= EXERCISE PROMPT =
Lower down are entries containing pictures. Copy exactly, without those pictures, the lines from the line with "December 2023" through the line with "kplace is simply".

(Dataset entries)
+ + + +

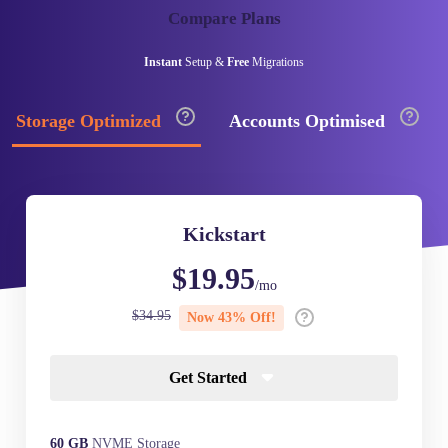
Compare Plans
Instant
Setup &
Free
Migrations
Storage Optimized
Accounts Optimised
Kickstart
$19.95
/mo
$34.95
Now 43% Off!
Get Started
60 GB
NVME Storage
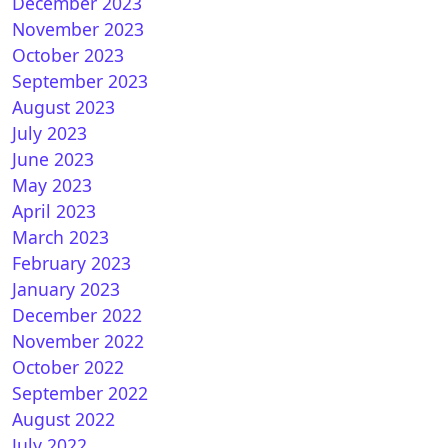
December 2023
November 2023
October 2023
September 2023
August 2023
to install and configure picons on OpenVIX
July 2023
June 2023
May 2023
April 2023
March 2023
February 2023
January 2023
December 2022
November 2022
October 2022
September 2022
August 2022
July 2022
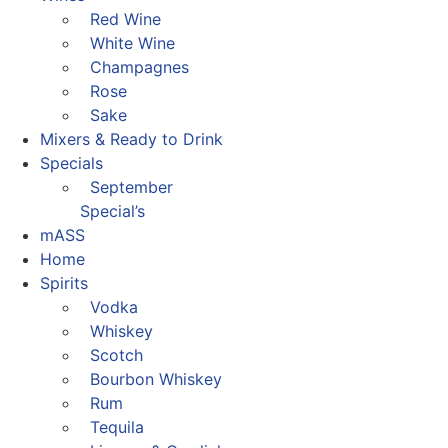
Red Wine
White Wine
Champagnes
Rose
Sake
Mixers & Ready to Drink
Specials
September
Special’s
mASS
Home
Spirits
Vodka
Whiskey
Scotch
Bourbon Whiskey
Rum
Tequila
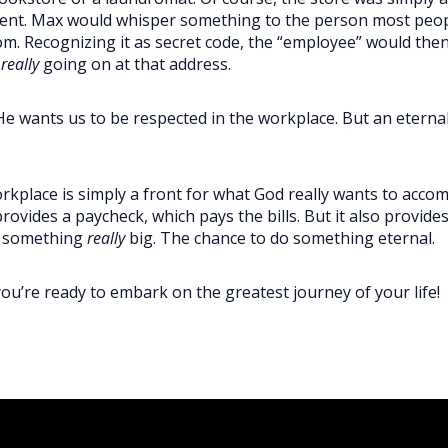
ement. Max would whisper something to the person most peo
. Recognizing it as secret code, the “employee” would then 
s
really
going on at that address.
 He wants us to be respected in the workplace. But an eterna
kplace is simply a front for what God really wants to accom
ovides a paycheck, which pays the bills. But it also provide
h something
really
big. The chance to do something eternal.
you’re ready to embark on the greatest journey of your life!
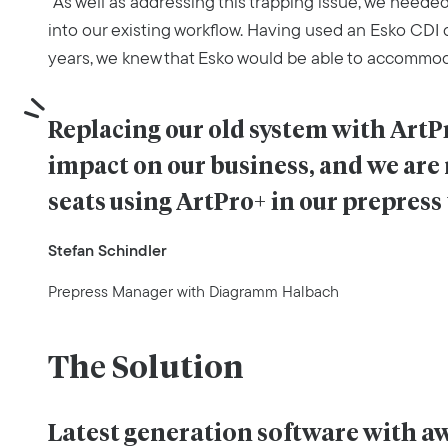
“As well as addressing this trapping issue, we needed
into our existing workflow. Having used an Esko CDI d
years, we knew that Esko would be able to accommod
Replacing our old system with Art
impact on our business, and we are
seats using ArtPro+ in our prepress
Stefan Schindler
Prepress Manager with Diagramm Halbach
The Solution
Latest generation software with 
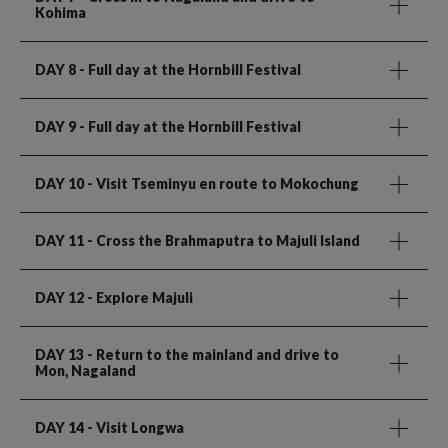
Kohima
DAY 8
- Full day at the Hornbill Festival
DAY 9
- Full day at the Hornbill Festival
DAY 10
- Visit Tseminyu en route to Mokochung
DAY 11
- Cross the Brahmaputra to Majuli Island
DAY 12
- Explore Majuli
DAY 13
- Return to the mainland and drive to
Mon, Nagaland
DAY 14
- Visit Longwa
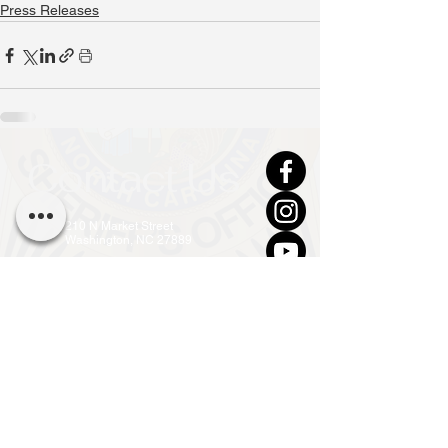
Press Releases
Contact Us
210 N Market Street
Washington, NC 27889
(252) 946-7111 (24hr)
info@co.beaufort.nc.us
Front Office Open
Mon - Fri, 8am - 5pm
Privacy Policy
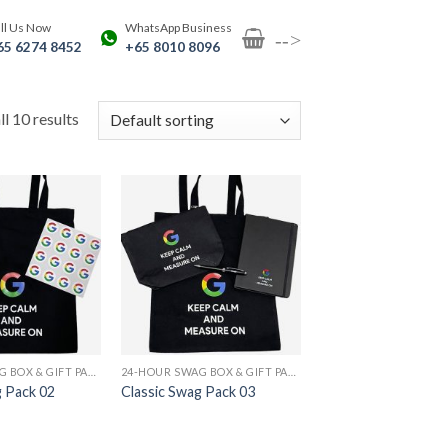
ll Us Now
WhatsApp Business
-->
65 6274 8452
+65 8010 8096
l 10 results
24-HOUR SWAG BOX & GIFT PACK PRINTING
24-HOUR SWAG BOX & GIFT PACK PRINTING
g Pack 02
Classic Swag Pack 03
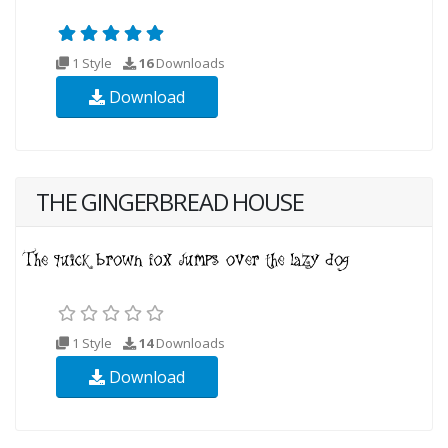
1 Style
16
Downloads
Download
THE GINGERBREAD HOUSE
1 Style
14
Downloads
Download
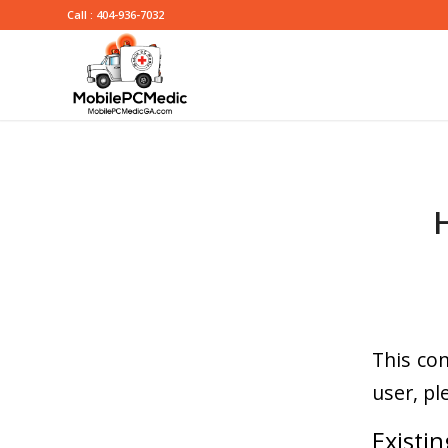
Call : 404-936-7032
This con
user, pl
Existin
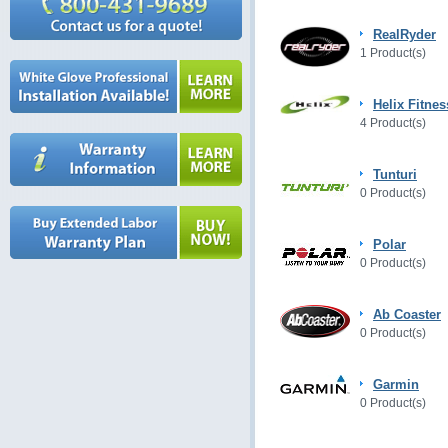
RealRyder
1 Product(s)
Helix Fitnes
4 Product(s)
Tunturi
0 Product(s)
Polar
0 Product(s)
Ab Coaster
0 Product(s)
Garmin
0 Product(s)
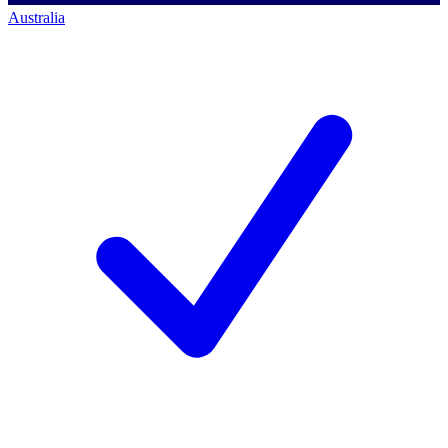
Australia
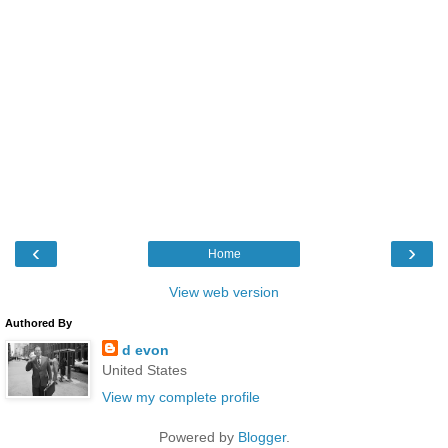
‹
›
Home
View web version
Authored By
d evon
United States
View my complete profile
Powered by
Blogger
.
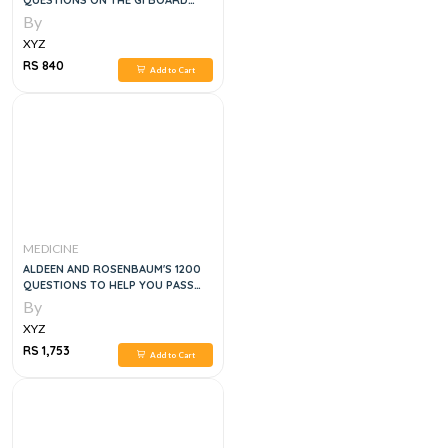
QUESTIONS ON THE GI BOARD
EXAM, 1E
By
XYZ
RS 840
Add to Cart
MEDICINE
ALDEEN AND ROSENBAUM'S 1200
QUESTIONS TO HELP YOU PASS
THE EMERGENCY MEDICINE
By
BOARDS, 3E
XYZ
RS 1,753
Add to Cart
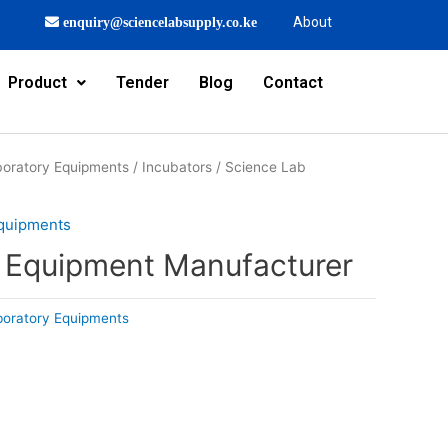
About
enquiry@sciencelabsupply.co.ke
Product
Tender
Blog
Contact
oratory Equipments
/
Incubators
/ Science Lab
Equipments
 Equipment Manufacturer
boratory Equipments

+ + + +

= RESPONSE =
December 2023
November 2023
October 2023
September 2023
August 2023
to install and configure picons on OpenVIX
July 2023
June 2023
May 2023
April 2023
March 2023
February 2023
January 2023
December 2022
November 2022
October 2022
September 2022
August 2022
July 2022
Red Wine
White Wine
Champagnes
Rose
Sake
Mixers & Ready to Drink
Specials
September
Special’s
mASS
Home
Spirits
Vodka
Whiskey
Scotch
Bourbon Whiskey
Rum
Tequila
ement. Max would whisper something to the person most peo
. Recognizing it as secret code, the “employee” would then 
s
really
going on at that address.
 He wants us to be respected in the workplace. But an eterna
kplace is simply a front for what God really wants to accom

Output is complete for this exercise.